= Khlong Chorakhe Sam Phan =

Watercource in Thailand

Khlong Chorakhe Sam Phan (คลองจระเข้สามพัน or คลองจรเข้สามพัน, /th/), also called Maenam Chorakhe Sam Phan or Lam Chorakhe Sam Phan, is a watercourse in the provinces of Kanchanaburi and Suphan Buri, Thailand. It is a tributary of the Tha Chin River.

Its name translates roughly as "three thousand crocodiles," presumably because of the past abundance of crocodiles, or possibly referring to three species of crocodiles. This river is considered to be of historical and archaeological importance because the watershed area at U Thong District, Suphan Buri, used to be an ancient community. Excavations have uncovered an antique carved jade resembling a crocodile or makara. Moreover, U Thong was formerly called Chorakhe Sam Phan. Moreover, U Thong in the past, was called Chorakhe Sam Phan.

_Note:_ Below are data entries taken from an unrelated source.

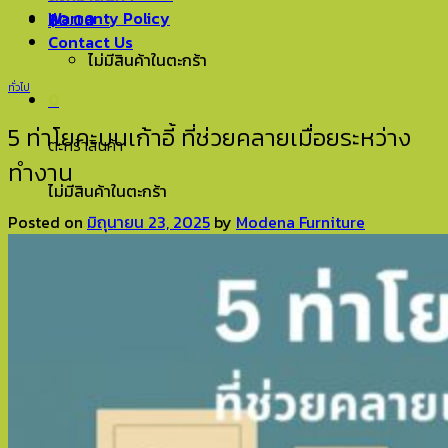
Warranty Policy
฿
0.00
0
Contact Us
ไม่มีสินค้าในตะกร้า
ทั่วไป
0
5 ท่าโยคะบนเก้าอี้ ที่ช่วยคลายเมื่อยระหว่าง
ตะกร้าสินค้า
ทำงาน
ไม่มีสินค้าในตะกร้า
Posted on
มิถุนายน 23, 2025
by
Modena Furniture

Khlong Chorakhe Sam Phan separates from the Thuan River in Kanchanaburi; it then flows through Phanom Thuan District and U Thong District before converging with the Tha Wa River at Ban Phai Ngoi. After that, it flows past Bang Li Market in Song Phi Nong District, Suphanburi, to the mouth of Khlong Song Phi Nong and finally converges with the Tha Chin River.